3. Die Gedenk- und Bildungsstätte versucht in ihrer Arbeit,
den aktuellen Forschungsstand, gerade in bezug auf die Bedeutung
der Wannsee-Konferenz, zu präsentieren. Aber auch an laufenden
Diskussionen wird teilgenommen, wie die durch die Wehrmachtsausstellung
aufgeworfene Frage nach dem Umgang mit Fotos als historischer Quelle.
Die pädagogische Arbeit:
Das Haus der Wannseekonferenz bietet Jugend- und Erwachsenengruppen
interessens- und berufsspezifische Studientage oder mehrtägige
Seminare zur schulischen und außer-schulischen politischen
Bildung an. Der Umgang mit Geschichte wird in der Gedenk- und Bildungsstätte
als ein aktiver Prozess verstanden. Die wichtigsten Methoden sind
das Gespräch, Gruppenarbeit, eigenverantwortliches Lernen anhand
von Dokumenten und autobiographischen Zeugnissen sowie Gespräche
mit Zeitzeugen.
Im Bereich der Schülerarbeit gibt es die Möglichkeit einer
allgemeinen Führung, die von Mitarbeitern der pädagogischen
Abteilung durchgeführt wird, oder die Arbeit in Kleingruppen,
bei denen die Ergebnisse in Form einer wechselseitigen Führung
durch die Schüler präsentiert werden. Für die Seminartage
steht ein breites Themenangebot zur Auswahl.
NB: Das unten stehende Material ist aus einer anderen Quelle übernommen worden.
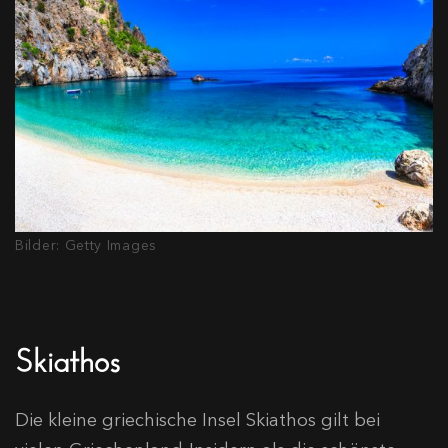
Bilder: Getty Images
Skiathos
Die kleine griechische Insel Skiathos gilt bei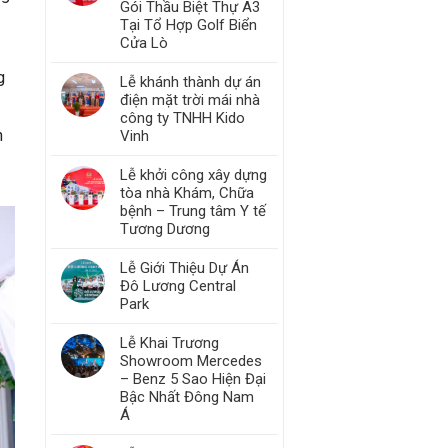
Gói Thầu Biệt Thự A3
Tại Tổ Hợp Golf Biển
Cửa Lò
g
Lễ khánh thành dự án
điện mặt trời mái nhà
công ty TNHH Kido
n
Vinh
Lễ khởi công xây dựng
tòa nhà Khám, Chữa
bệnh – Trung tâm Y tế
Tương Dương
Lễ Giới Thiệu Dự Án
Đô Lương Central
Park
Lễ Khai Trương
Showroom Mercedes
– Benz 5 Sao Hiện Đại
Bậc Nhất Đông Nam
Á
Im Bereich der Erwachsenenbildung werden vor allem berufsspezifische
Seminare angeboten. Hier wird die Geschichte und das Verhalten der
jeweiligen Berufsgruppe in der NS-Zeit untersucht. Damit wird einerseits
der Zugang zum historischen Geschehen erleichtert und andererseits
ergeben sich Anknüpfungspunkte an aktuelle Diskussionen, z.B.
zur Gentechnik.
Die pädagogische Arbeit orientiert sich an folgenden
Grundsätzen:
Die Vermittlungsarbeit möchte zur kritischen und sensiblen
Auseinandersetzung mit der eigenen Geschichte anregen. Dabei wird
besonders auf die Einmaligkeit der nationalsozialistischen Vernichtungspolitik
hingewiesen, ohne jedoch in eine moralisierende Darstellung zu verfallen.
Durch die Abstimmung der Angebote auf die unterschiedlichen Interessen,
Bedürfnisse und Vorkenntnisse der einzelnen Gruppen soll jedem
Besucher ein eigener Zugang zum Thema ermöglicht werden.
Es werden Kontinuitätslinien und Brüche zwischen der Vergangenheit
und der Gegenwart herausgearbeitet. Zudem wird die Shoah in Beziehung
gesetzt zu aktuellen Fragen nach Gleichberechtigung, Diskriminierung
und Gewalt, um dem Einzelnen Handlungsspielräume aufzuzeigen
und Handlungsorientierung anzubieten.
Weiterführende Literatur:
EHMANN, Annegret, Thesen zur pädagogischen Arbeit
in der Gedenkstätte Haus der
Wannsee-Konferenz, in:Bernd Faulenbach/Franz-Josef Jelich (Hrsg.),
Reaktionäre
Modernität und Völkermord. Probleme des Umgangs mit der
NS-Zeit in Museen,
Ausstellungen und Gedenkstätten, Münster 1994, S.137-142.